### THE PROBLEM:
The answer must consist of every line in the records that contains the word "komt".

Page-level text extractions:
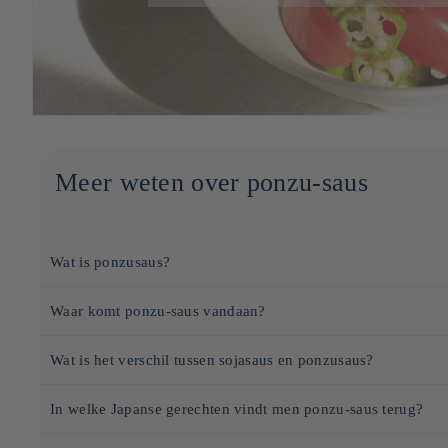
Meer weten over ponzu-saus
Wat is ponzusaus?
Japanse ponzu-saus is een smaakmaker op basis van
sojasaus
, citru
Waar komt ponzu-saus vandaan?
Gebruikt in de Japanse keuken, wordt het geserveerd bij vlees, vi
De ponzu-saus vindt zijn oorsprong in de Japanse keuken, maar de 
Wat is het verschil tussen sojasaus en ponzusaus?
Het woord "ponzu" komt van het Nederlandse
"pons"
, dat vroege
Soysauce
: Gemaakt van gefermenteerde sojabonen, tarwe, water en
achtervoegsel
"-zu" (酢)
betekent "azijn" in het Japans, wat de zu
In welke Japanse gerechten vindt men ponzu-saus terug?
Ponzusaus
: Een mengsel van sojasaus en citrusvruchtensap (vaak yu
Oorspronkelijk was ponzu gewoon een mengsel van citrusvruchtensa
Shabu-shabu
: Wordt gebruikt als dipsaus voor het onderdompelen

### TASK OUTPUT:
Waar komt ponzu-saus vandaan?
Het woord "ponzu" komt van het Nederlandse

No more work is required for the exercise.